Indeed, it is hard to identify the tipping point when politicians, even those more economically responsible than Trump, start sacrificing programs they favor to cut debt. A common problem fuels deficits, after all: They may trouble politicians’ consciences, but in the short term, they serve constituents. Elected leaders, in that sense, recite a fiscal version of the prayer Augustine ascribes to his younger self: “Lord make me chaste, but not yet.”

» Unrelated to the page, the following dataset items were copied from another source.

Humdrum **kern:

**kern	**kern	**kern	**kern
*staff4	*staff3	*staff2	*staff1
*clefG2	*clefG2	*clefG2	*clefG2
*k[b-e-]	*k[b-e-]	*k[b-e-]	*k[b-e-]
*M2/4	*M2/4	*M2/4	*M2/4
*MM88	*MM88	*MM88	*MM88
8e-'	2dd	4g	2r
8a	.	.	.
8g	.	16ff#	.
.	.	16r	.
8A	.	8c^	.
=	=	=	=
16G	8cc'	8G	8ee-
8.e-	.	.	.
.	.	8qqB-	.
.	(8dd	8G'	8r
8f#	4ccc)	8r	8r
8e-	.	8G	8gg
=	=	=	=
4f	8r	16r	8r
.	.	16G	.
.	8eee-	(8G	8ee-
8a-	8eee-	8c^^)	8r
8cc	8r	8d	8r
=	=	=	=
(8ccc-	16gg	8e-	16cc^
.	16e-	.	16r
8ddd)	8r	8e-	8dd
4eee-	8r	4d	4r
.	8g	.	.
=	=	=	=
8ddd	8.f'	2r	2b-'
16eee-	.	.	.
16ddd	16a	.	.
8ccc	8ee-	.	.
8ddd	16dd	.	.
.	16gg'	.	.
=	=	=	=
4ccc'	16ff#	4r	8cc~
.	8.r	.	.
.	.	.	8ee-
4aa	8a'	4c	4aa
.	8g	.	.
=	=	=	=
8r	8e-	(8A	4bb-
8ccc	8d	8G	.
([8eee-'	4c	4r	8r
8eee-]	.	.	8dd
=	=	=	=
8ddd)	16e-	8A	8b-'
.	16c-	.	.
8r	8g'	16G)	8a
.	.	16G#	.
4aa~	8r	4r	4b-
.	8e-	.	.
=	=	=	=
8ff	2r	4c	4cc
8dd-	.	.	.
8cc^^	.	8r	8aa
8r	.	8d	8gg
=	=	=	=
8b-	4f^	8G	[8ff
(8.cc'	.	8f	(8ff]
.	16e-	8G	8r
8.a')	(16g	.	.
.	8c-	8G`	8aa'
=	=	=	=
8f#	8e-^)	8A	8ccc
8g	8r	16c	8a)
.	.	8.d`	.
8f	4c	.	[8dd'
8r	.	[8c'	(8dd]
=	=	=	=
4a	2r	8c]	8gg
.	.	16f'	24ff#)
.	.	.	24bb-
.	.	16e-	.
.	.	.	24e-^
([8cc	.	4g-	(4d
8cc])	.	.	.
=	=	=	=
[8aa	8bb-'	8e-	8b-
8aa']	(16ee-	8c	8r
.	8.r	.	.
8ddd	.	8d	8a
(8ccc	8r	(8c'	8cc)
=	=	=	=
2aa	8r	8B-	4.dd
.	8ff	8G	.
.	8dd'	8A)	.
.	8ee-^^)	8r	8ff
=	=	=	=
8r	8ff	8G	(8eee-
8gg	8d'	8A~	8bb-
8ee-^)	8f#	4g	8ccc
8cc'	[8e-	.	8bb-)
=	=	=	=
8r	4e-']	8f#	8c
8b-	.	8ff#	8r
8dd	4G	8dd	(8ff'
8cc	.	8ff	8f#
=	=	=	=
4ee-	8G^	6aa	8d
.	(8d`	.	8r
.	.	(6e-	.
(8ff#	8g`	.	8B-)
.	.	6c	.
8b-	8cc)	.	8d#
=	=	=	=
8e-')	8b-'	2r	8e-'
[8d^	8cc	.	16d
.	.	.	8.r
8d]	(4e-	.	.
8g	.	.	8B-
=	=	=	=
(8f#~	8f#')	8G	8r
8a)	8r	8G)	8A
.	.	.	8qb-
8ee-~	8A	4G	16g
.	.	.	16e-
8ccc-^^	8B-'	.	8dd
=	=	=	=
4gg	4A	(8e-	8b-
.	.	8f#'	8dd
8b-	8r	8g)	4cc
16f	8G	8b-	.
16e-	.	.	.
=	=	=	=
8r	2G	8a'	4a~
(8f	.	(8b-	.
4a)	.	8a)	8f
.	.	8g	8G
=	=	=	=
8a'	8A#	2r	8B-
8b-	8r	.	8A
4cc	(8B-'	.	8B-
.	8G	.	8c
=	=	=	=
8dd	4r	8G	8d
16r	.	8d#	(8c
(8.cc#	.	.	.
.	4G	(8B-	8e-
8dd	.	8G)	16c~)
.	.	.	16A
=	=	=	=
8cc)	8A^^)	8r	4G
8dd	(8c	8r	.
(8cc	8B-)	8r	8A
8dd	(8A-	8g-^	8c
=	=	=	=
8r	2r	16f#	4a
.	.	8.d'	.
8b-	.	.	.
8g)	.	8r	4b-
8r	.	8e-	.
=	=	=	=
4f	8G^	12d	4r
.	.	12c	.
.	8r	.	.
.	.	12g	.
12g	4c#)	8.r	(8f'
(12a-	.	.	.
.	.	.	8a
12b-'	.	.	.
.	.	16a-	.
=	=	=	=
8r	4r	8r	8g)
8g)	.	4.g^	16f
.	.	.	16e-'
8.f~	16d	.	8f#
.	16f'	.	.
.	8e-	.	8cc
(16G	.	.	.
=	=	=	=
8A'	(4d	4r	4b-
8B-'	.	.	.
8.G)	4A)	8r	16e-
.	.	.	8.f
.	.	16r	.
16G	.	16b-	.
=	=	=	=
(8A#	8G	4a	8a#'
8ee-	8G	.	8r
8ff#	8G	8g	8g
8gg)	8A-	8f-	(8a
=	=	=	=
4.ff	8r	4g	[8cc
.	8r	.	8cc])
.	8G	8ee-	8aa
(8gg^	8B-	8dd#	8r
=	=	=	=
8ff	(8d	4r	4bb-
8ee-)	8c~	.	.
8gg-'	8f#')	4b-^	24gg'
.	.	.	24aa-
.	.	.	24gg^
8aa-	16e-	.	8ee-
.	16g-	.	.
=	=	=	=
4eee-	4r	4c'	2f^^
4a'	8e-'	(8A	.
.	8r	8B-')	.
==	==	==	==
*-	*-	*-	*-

And so military spending will probably grow again this year, hobbled by deficits, sustained by special interests and justified by shoddy arguments. The obvious costs are lost opportunities to spend more fruitfully and the economic consequences of debt. But a less obvious problem with excessive military spending is that it underwrites aggressive ambitions, such as wars in seven countries and commitments around the world that carry needless risk.

For decades we have enhanced presidential powers to make war quickly, or even whimsically. The culprit is not just Congress’ abdication of its powers but military largesse. The Pentagon budget, especially the portion that funds endless wars, is like a gift card for military adventures that presidents get annually. Those traditionally unbothered by that might reconsider given who the president is.